Ich kann dir nur sagen, wie es bei "uns" abgelaufen ist. Denn die DDR-Neubaugebiete wurden ja teilweise stark ausgedünnt.

Die Mieter bekamen vergleichbare Wohnungen angeboten und der Umzug wurde (meistens / immer) bezahlt oder bezuschußt.

Allerdings waren bei uns eben die Wohnungen vorhanden.

es gibt bestimmungen die mietshäuser erfüllen müssen, und wenn die durch renovierungen nichtmehr zu erfüllen sind, dann muss das haus eben geräumt werden, da kann die wohnungsbaugesellschaft auch nichts für , wofür solltest du ne Entschädigung kriegen ? webn du schon in einem nichtmehr renovierungswürdigen haus wohntest, können die letzten hucken, wie du sagst auch nicht schlechter sein. warum soll dir jemand den umzug bezahlen ? ich denke aber es gibt leute beim roten kreuz, die einem da helfen können

Ich glaube Sie haben meine Fragestellung gar nicht begriffen!!!!

Gehe zum Miterschutzbund oder Anwalt damit keine Probleme erst entstehen.

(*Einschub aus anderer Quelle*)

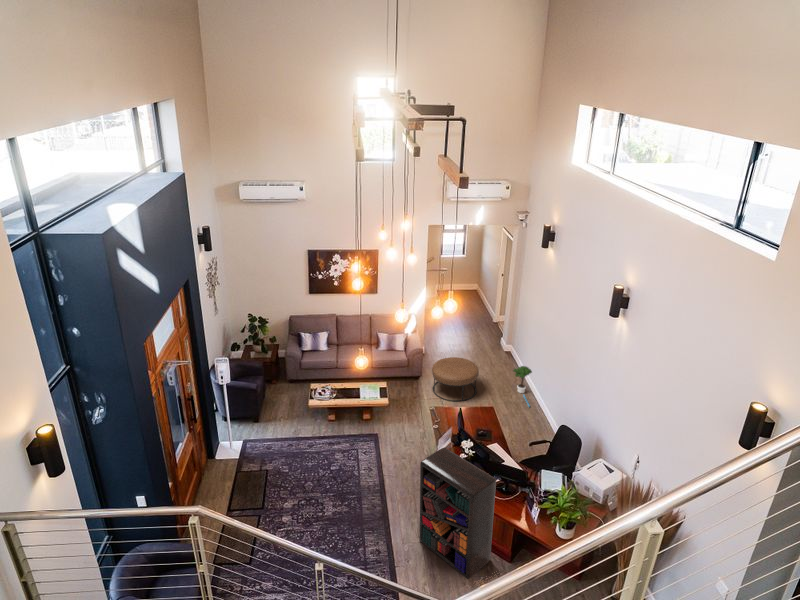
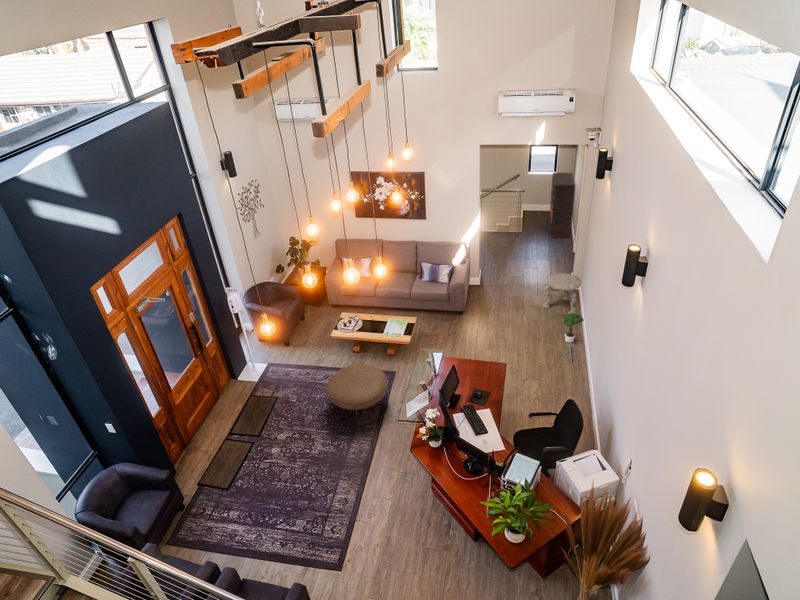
side table: none [487,335,520,372] -> present [543,273,581,314]
ottoman: present [432,357,479,402] -> present [327,364,388,427]
bookshelf: present [419,447,496,579] -> present [549,173,575,238]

Du hast wahrscheinlich das richtige Wort gewaehlt, ... "angeblich" nicht mehr renovierungswuerdig. Vor allen heisst es nich renovierungsfaehig oder aehnlich, es heisst renovierungswuerdig. Das ganze ist hoechstwahrscheinlich so zu verstehen:

Renovieren koennte man durchaus. Immerhin wohnen da Leute drin, es funktioniert noch alles, es muesste halt mal so einiges erneuert werden. Moeglich waere das. Aber fuer die Gesellschaft ist es lukerativer, die Haeuser abzureissen und neue bessere Wohnungen zu bauen, die man auch um einiges teurer vermieten kann.
Normal muesste man den Leuten gleichwertige Wohnungen anbieten. Man muesste normal kuendigen. Das kann alles lange dauern und und .... Also was liegt da naeher als das so hinzustellen, als "muessten" die Haeuser abgerissen werden. Dadurch macht man den Mietern Angst, sehr viele werden nun von selbst zusehen, dass sie rauskommen und etwas anderes finden. Die Gesellschaft erspart sich eine Menge Prozesse und vermeidet die Situation, dass sie die Leute nicht hinausbekommen und evtl doch renovieren muessen.

Mein Rat: Lasst euch beim Mieterschutzbund beraten, holt euch Rat bei einem Fachanwalt.